Sunday Times (Johannesburg) - October 12, 2003
Claire Keeton
Barely a week later Moeketsi, a volunteer HIV counsellor from Alexandra near Johannesburg, died of Aids, leaving behind two children.
Accepting the Nelson Mandela Health and Human Rights Award on behalf of the TAC this week, chairman Zackie Achmat said : "During our civil disobedience campaign from March 20 to July 31, more than 100 of our leaders have died."
President Thabo Mbeki may not know anyone close to him who has died of Aids, but TAC activists bury their loved ones every weekend.
A fortnight after Moeketsi's death, the TAC's gifted poet, 36-year-old Edward Mabunda of Winterveld, near Pretoria, also died.
Mabunda was one of 650 TAC members who took a "treatment train" to Cape Town in February to join the "Stand Up For Our Lives" march to Parliament.
The night before he died Mabunda, a local ANC leader, made his last public appeal. "I think it is high time that TAC started civil disobedience to show the government that 600 people a day are dying of Aids. We want ordinary people in South Africa to have these antiretrovirals," Mabunda said on his deathbed.
A week later Charlene Wilson, a 29-year-old TAC activist from Eersterus, near Pretoria, also died. She had just started antiretroviral therapy but got the drugs when she was already too weak to withstand their side-effects. She died of complications from them.
Then there are children, like five-year-old Sibongile Mazeka, who turned to the TAC for comfort. Sibongile, from Guguletu near Cape Town, wanted a party with the TAC and she got her wish before she died, on the fateful day of September 11 2001. Her pallbearers were children in "HIV-positive" T-shirts.
The deaths are unending. Only this week the TAC lost two activists in the Western Cape. When Achmat accepted the award this week, he paid tribute to his fallen comrades.
Handing the award over, Mandela's wife, Gra a Machel, said: "TAC is an extraordinary group of people who have moved the nation and advanced government policy."
Since its launch in 1998, the TAC has stood up for the rights of people with HIV/Aids.
The TAC was instrumental - through mass protests and legal action - in accelerating access to nevirapine for HIV-positive pregnant women to prevent HIV being transmitted to their babies.
One TAC member, Sarah Hlaele, who was refused nevirapine, submitted an affidavit to support the TAC's case to compel the government to make the drug available.
But Hlaele, who attended court every day with her baby, was not around to celebrate with the TAC on July 5 2002 when the Constitutional Court ruled in its favour. She had died that April.
"Within months of that ruling our membership went up from 2 000 to 7 000," said Achmat, remembering "Constitution Day" as one of the TAC's best moments.
It was a joyful day in the bleak five years of the TAC's struggle for access to treatment. But the urgency remains.

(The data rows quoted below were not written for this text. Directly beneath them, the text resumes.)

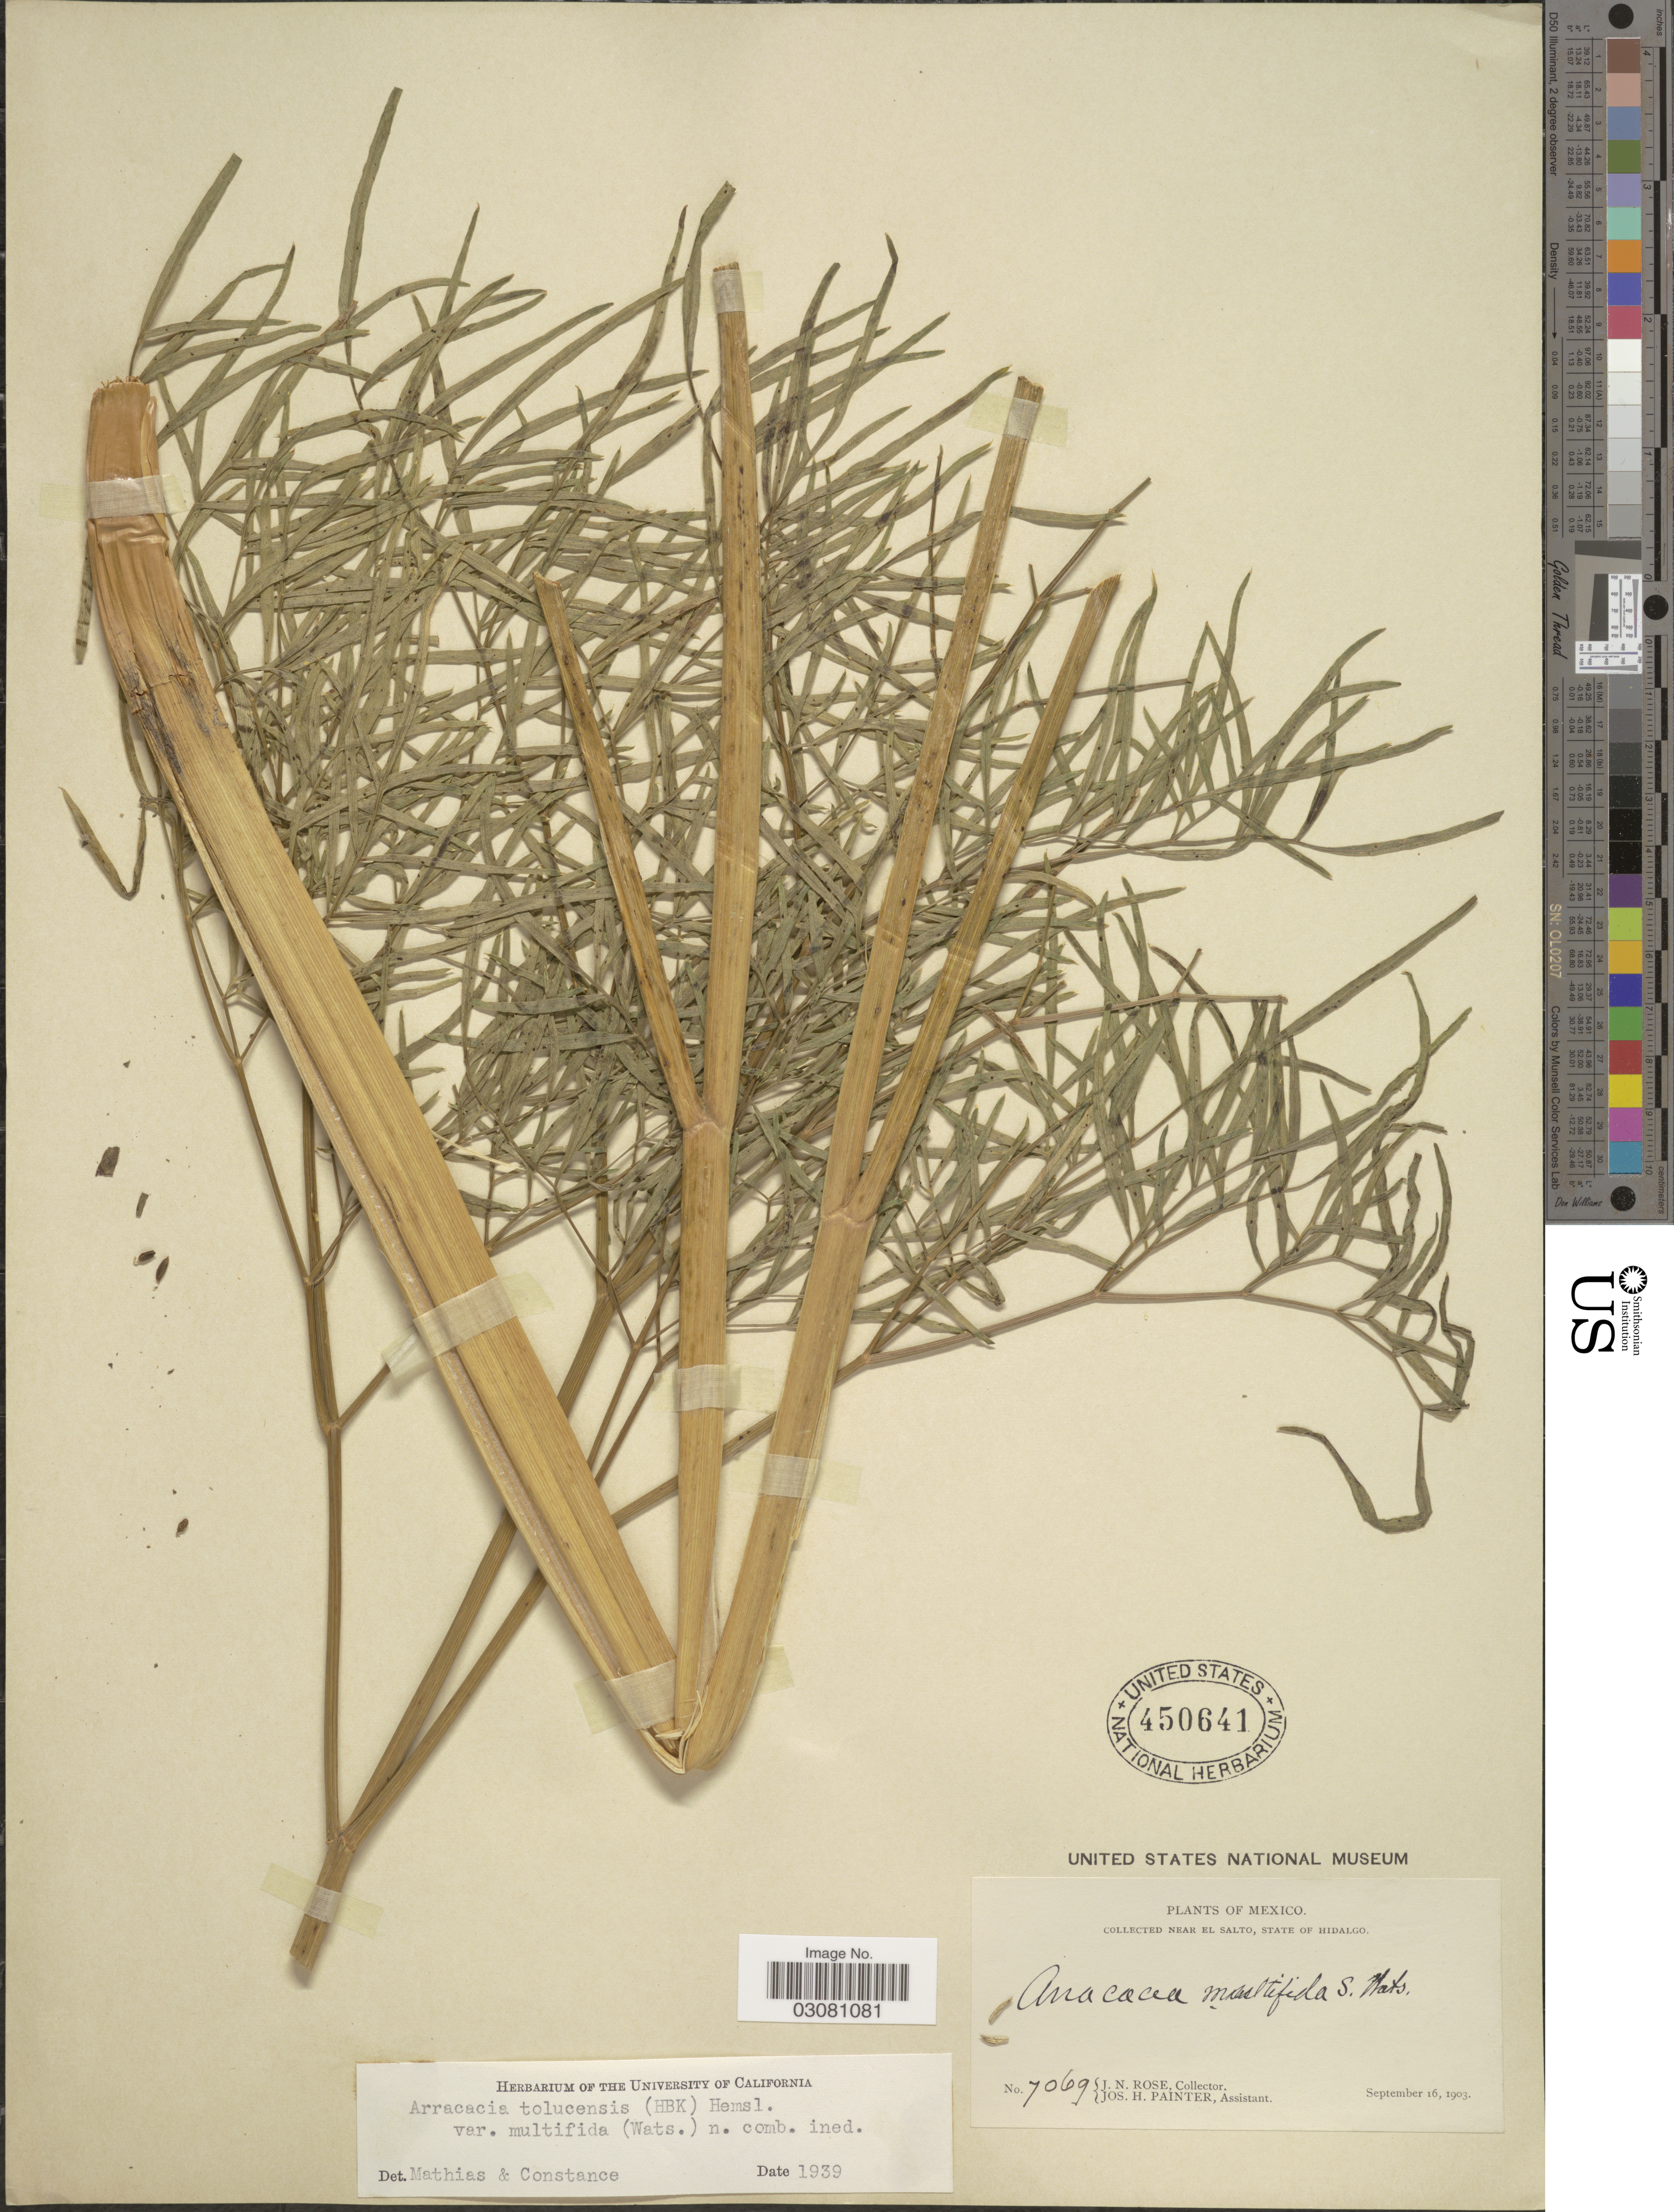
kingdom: Plantae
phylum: Tracheophyta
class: Magnoliopsida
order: Apiales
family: Apiaceae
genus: Arracacia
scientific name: Arracacia tolucensis var. multifida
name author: (S. Watson) Mathias & Constance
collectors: J. N. Rose & J. H. Painter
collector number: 7069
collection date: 1903-09-16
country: Mexico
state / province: Hidalgo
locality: Collected near El Salto.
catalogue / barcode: US 450641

Commenting on this campaign, TAC treasurer Mark Heywood said : "Even if government cannot immediately roll out an equitable treatment plan, starting now can save some lives and save some children from becoming orphans."
Dr Des Martin, president of the Southern African HIV Clinicians' Society, attributed the sudden turnaround by the government on antiretrovirals as being "in no small measure due to the TAC".
A national treatment plan, handed to the Department of Health at the end of September, is being reworked before being given to the Cabinet.